### Work to be completed
Take the records underneath and set them down exactly.

### Information given
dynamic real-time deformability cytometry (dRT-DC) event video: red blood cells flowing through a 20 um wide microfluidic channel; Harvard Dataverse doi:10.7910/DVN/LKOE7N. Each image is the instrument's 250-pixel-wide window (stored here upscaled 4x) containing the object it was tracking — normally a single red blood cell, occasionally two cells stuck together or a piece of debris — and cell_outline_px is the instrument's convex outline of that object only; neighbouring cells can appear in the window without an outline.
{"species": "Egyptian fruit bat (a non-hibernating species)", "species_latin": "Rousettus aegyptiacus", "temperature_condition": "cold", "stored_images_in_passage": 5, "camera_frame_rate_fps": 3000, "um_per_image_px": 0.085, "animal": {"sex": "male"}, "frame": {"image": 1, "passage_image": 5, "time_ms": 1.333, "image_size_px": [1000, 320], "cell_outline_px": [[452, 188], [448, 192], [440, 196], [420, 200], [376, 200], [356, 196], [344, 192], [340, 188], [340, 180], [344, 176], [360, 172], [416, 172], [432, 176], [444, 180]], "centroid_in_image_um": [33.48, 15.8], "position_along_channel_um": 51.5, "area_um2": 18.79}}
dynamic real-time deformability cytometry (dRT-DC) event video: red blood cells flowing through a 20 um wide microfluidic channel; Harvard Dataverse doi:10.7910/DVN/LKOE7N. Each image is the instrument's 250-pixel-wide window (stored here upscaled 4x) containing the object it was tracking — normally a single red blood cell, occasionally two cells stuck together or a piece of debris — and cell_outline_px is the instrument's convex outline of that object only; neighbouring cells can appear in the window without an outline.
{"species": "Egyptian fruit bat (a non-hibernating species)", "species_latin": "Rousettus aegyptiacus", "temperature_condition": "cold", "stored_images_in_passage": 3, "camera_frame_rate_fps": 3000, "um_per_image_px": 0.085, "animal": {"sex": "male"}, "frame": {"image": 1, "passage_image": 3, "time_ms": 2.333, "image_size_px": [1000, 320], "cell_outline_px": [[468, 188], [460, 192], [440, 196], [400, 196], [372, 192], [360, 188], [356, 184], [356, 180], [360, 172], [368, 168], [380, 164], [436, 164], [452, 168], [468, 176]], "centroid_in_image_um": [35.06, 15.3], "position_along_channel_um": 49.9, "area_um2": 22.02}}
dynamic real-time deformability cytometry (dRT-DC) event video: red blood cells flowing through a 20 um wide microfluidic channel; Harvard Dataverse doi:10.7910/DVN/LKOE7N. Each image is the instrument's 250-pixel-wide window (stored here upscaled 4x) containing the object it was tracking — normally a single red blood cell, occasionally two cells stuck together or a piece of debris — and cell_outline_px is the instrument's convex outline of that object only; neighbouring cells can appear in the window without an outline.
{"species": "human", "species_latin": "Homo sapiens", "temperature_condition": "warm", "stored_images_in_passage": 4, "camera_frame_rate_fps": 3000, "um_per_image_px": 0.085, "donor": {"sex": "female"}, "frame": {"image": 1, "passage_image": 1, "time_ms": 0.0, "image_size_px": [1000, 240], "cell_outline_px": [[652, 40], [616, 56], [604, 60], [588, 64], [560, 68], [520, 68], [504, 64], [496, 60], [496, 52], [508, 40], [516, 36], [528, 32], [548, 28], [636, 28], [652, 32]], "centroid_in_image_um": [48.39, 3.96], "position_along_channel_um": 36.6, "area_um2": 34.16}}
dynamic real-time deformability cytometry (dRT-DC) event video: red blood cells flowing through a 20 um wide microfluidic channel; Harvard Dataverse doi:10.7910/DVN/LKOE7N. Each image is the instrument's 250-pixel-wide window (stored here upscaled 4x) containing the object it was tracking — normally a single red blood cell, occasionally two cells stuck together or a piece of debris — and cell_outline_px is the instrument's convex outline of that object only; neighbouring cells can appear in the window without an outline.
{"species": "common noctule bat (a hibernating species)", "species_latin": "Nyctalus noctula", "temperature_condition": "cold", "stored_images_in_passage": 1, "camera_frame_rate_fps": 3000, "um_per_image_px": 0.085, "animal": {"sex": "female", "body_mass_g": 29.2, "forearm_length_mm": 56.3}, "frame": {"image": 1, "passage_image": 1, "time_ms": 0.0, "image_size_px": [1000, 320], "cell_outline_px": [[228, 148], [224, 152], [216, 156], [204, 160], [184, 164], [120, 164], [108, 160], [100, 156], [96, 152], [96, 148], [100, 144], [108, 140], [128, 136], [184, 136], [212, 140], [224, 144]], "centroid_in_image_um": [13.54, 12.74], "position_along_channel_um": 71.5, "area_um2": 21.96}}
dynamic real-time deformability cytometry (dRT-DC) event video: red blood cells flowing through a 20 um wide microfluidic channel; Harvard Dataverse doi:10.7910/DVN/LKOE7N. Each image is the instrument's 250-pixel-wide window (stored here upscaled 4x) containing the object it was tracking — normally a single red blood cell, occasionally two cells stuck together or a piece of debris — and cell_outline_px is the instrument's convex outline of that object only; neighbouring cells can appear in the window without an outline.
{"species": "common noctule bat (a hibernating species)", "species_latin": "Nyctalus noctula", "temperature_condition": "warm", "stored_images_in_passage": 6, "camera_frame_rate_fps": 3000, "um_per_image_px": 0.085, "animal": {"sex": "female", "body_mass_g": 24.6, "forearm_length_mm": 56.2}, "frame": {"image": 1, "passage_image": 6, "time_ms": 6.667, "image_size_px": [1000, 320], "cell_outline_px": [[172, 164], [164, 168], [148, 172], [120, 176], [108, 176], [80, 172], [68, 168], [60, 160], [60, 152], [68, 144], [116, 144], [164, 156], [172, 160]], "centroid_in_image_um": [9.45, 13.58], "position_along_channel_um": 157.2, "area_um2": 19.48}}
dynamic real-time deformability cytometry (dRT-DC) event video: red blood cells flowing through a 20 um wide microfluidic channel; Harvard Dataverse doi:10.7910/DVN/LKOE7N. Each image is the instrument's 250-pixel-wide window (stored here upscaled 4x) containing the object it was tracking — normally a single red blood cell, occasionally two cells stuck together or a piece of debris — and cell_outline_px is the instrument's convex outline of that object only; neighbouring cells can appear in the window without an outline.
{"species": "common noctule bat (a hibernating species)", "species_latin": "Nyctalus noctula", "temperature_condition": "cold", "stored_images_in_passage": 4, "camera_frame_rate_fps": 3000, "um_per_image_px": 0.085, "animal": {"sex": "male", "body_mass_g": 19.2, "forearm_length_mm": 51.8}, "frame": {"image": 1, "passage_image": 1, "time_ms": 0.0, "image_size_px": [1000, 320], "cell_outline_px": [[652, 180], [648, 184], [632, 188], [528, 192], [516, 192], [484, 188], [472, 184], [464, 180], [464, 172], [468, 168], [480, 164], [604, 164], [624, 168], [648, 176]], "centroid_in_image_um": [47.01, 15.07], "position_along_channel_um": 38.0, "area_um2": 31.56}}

### Solution for this problem
dynamic real-time deformability cytometry (dRT-DC) event video: red blood cells flowing through a 20 um wide microfluidic channel; Harvard Dataverse doi:10.7910/DVN/LKOE7N. Each image is the instrument's 250-pixel-wide window (stored here upscaled 4x) containing the object it was tracking — normally a single red blood cell, occasionally two cells stuck together or a piece of debris — and cell_outline_px is the instrument's convex outline of that object only; neighbouring cells can appear in the window without an outline.
{"species": "Egyptian fruit bat (a non-hibernating species)", "species_latin": "Rousettus aegyptiacus", "temperature_condition": "cold", "stored_images_in_passage": 5, "camera_frame_rate_fps": 3000, "um_per_image_px": 0.085, "animal": {"sex": "male"}, "frame": {"image": 1, "passage_image": 5, "time_ms": 1.333, "image_size_px": [1000, 320], "cell_outline_px": [[452, 188], [448, 192], [440, 196], [420, 200], [376, 200], [356, 196], [344, 192], [340, 188], [340, 180], [344, 176], [360, 172], [416, 172], [432, 176], [444, 180]], "centroid_in_image_um": [33.48, 15.8], "position_along_channel_um": 51.5, "area_um2": 18.79}}
dynamic real-time deformability cytometry (dRT-DC) event video: red blood cells flowing through a 20 um wide microfluidic channel; Harvard Dataverse doi:10.7910/DVN/LKOE7N. Each image is the instrument's 250-pixel-wide window (stored here upscaled 4x) containing the object it was tracking — normally a single red blood cell, occasionally two cells stuck together or a piece of debris — and cell_outline_px is the instrument's convex outline of that object only; neighbouring cells can appear in the window without an outline.
{"species": "Egyptian fruit bat (a non-hibernating species)", "species_latin": "Rousettus aegyptiacus", "temperature_condition": "cold", "stored_images_in_passage": 3, "camera_frame_rate_fps": 3000, "um_per_image_px": 0.085, "animal": {"sex": "male"}, "frame": {"image": 1, "passage_image": 3, "time_ms": 2.333, "image_size_px": [1000, 320], "cell_outline_px": [[468, 188], [460, 192], [440, 196], [400, 196], [372, 192], [360, 188], [356, 184], [356, 180], [360, 172], [368, 168], [380, 164], [436, 164], [452, 168], [468, 176]], "centroid_in_image_um": [35.06, 15.3], "position_along_channel_um": 49.9, "area_um2": 22.02}}
dynamic real-time deformability cytometry (dRT-DC) event video: red blood cells flowing through a 20 um wide microfluidic channel; Harvard Dataverse doi:10.7910/DVN/LKOE7N. Each image is the instrument's 250-pixel-wide window (stored here upscaled 4x) containing the object it was tracking — normally a single red blood cell, occasionally two cells stuck together or a piece of debris — and cell_outline_px is the instrument's convex outline of that object only; neighbouring cells can appear in the window without an outline.
{"species": "human", "species_latin": "Homo sapiens", "temperature_condition": "warm", "stored_images_in_passage": 4, "camera_frame_rate_fps": 3000, "um_per_image_px": 0.085, "donor": {"sex": "female"}, "frame": {"image": 1, "passage_image": 1, "time_ms": 0.0, "image_size_px": [1000, 240], "cell_outline_px": [[652, 40], [616, 56], [604, 60], [588, 64], [560, 68], [520, 68], [504, 64], [496, 60], [496, 52], [508, 40], [516, 36], [528, 32], [548, 28], [636, 28], [652, 32]], "centroid_in_image_um": [48.39, 3.96], "position_along_channel_um": 36.6, "area_um2": 34.16}}
dynamic real-time deformability cytometry (dRT-DC) event video: red blood cells flowing through a 20 um wide microfluidic channel; Harvard Dataverse doi:10.7910/DVN/LKOE7N. Each image is the instrument's 250-pixel-wide window (stored here upscaled 4x) containing the object it was tracking — normally a single red blood cell, occasionally two cells stuck together or a piece of debris — and cell_outline_px is the instrument's convex outline of that object only; neighbouring cells can appear in the window without an outline.
{"species": "common noctule bat (a hibernating species)", "species_latin": "Nyctalus noctula", "temperature_condition": "cold", "stored_images_in_passage": 1, "camera_frame_rate_fps": 3000, "um_per_image_px": 0.085, "animal": {"sex": "female", "body_mass_g": 29.2, "forearm_length_mm": 56.3}, "frame": {"image": 1, "passage_image": 1, "time_ms": 0.0, "image_size_px": [1000, 320], "cell_outline_px": [[228, 148], [224, 152], [216, 156], [204, 160], [184, 164], [120, 164], [108, 160], [100, 156], [96, 152], [96, 148], [100, 144], [108, 140], [128, 136], [184, 136], [212, 140], [224, 144]], "centroid_in_image_um": [13.54, 12.74], "position_along_channel_um": 71.5, "area_um2": 21.96}}
dynamic real-time deformability cytometry (dRT-DC) event video: red blood cells flowing through a 20 um wide microfluidic channel; Harvard Dataverse doi:10.7910/DVN/LKOE7N. Each image is the instrument's 250-pixel-wide window (stored here upscaled 4x) containing the object it was tracking — normally a single red blood cell, occasionally two cells stuck together or a piece of debris — and cell_outline_px is the instrument's convex outline of that object only; neighbouring cells can appear in the window without an outline.
{"species": "common noctule bat (a hibernating species)", "species_latin": "Nyctalus noctula", "temperature_condition": "warm", "stored_images_in_passage": 6, "camera_frame_rate_fps": 3000, "um_per_image_px": 0.085, "animal": {"sex": "female", "body_mass_g": 24.6, "forearm_length_mm": 56.2}, "frame": {"image": 1, "passage_image": 6, "time_ms": 6.667, "image_size_px": [1000, 320], "cell_outline_px": [[172, 164], [164, 168], [148, 172], [120, 176], [108, 176], [80, 172], [68, 168], [60, 160], [60, 152], [68, 144], [116, 144], [164, 156], [172, 160]], "centroid_in_image_um": [9.45, 13.58], "position_along_channel_um": 157.2, "area_um2": 19.48}}
dynamic real-time deformability cytometry (dRT-DC) event video: red blood cells flowing through a 20 um wide microfluidic channel; Harvard Dataverse doi:10.7910/DVN/LKOE7N. Each image is the instrument's 250-pixel-wide window (stored here upscaled 4x) containing the object it was tracking — normally a single red blood cell, occasionally two cells stuck together or a piece of debris — and cell_outline_px is the instrument's convex outline of that object only; neighbouring cells can appear in the window without an outline.
{"species": "common noctule bat (a hibernating species)", "species_latin": "Nyctalus noctula", "temperature_condition": "cold", "stored_images_in_passage": 4, "camera_frame_rate_fps": 3000, "um_per_image_px": 0.085, "animal": {"sex": "male", "body_mass_g": 19.2, "forearm_length_mm": 51.8}, "frame": {"image": 1, "passage_image": 1, "time_ms": 0.0, "image_size_px": [1000, 320], "cell_outline_px": [[652, 180], [648, 184], [632, 188], [528, 192], [516, 192], [484, 188], [472, 184], [464, 180], [464, 172], [468, 168], [480, 164], [604, 164], [624, 168], [648, 176]], "centroid_in_image_um": [47.01, 15.07], "position_along_channel_um": 38.0, "area_um2": 31.56}}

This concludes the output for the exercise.